What the task requires
Among the lines of this listing, count those that include "Polda" and state the count by itself.

-----

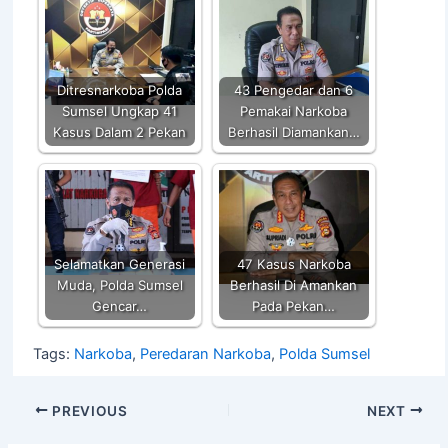
A
b
Li
p
o
n
p
o
k
k
Ditresnarkoba Polda
43 Pengedar dan 6
Sumsel Ungkap 41
Pemakai Narkoba
Kasus Dalam 2 Pekan
Berhasil Diamankan…
Selamatkan Generasi
47 Kasus Narkoba
Muda, Polda Sumsel
Berhasil Di Amankan
Gencar…
Pada Pekan…
Tags:
Narkoba
,
Peredaran Narkoba
,
Polda Sumsel
PREVIOUS
NEXT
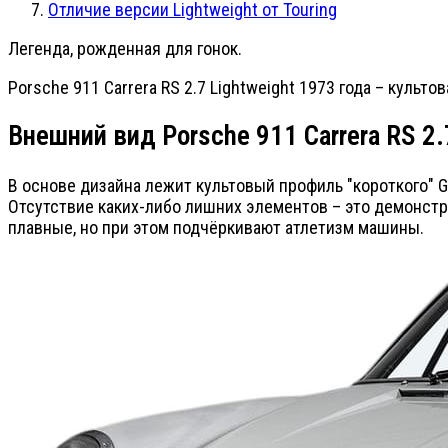
Отличие версии Lightweight от Touring
Легенда, рожденная для гонок.
Porsche 911 Carrera RS 2.7 Lightweight 1973 года – куль
Внешний вид Porsche 911 Carrera RS 2
В основе дизайна лежит культовый профиль "короткого" 
Отсутствие каких-либо лишних элементов – это демонстр
плавные, но при этом подчёркивают атлетизм машины.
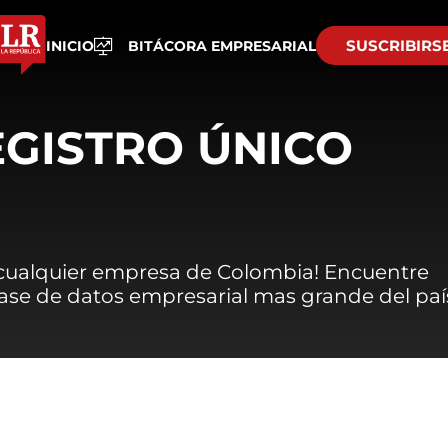
SUSCRIBIRS
INICIO
BITÁCORA EMPRESARIAL
EGISTRO ÚNICO
 cualquier empresa de Colombia! Encuentre
 base de datos empresarial mas grande del paí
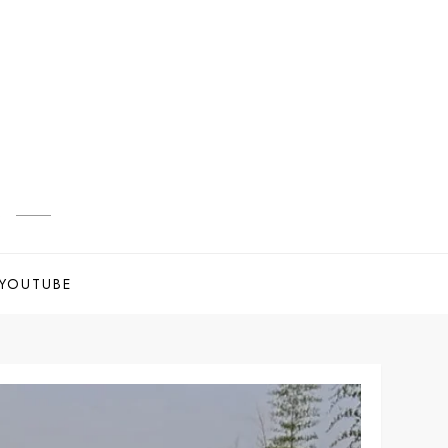
s
YOUTUBE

-----

Output below
3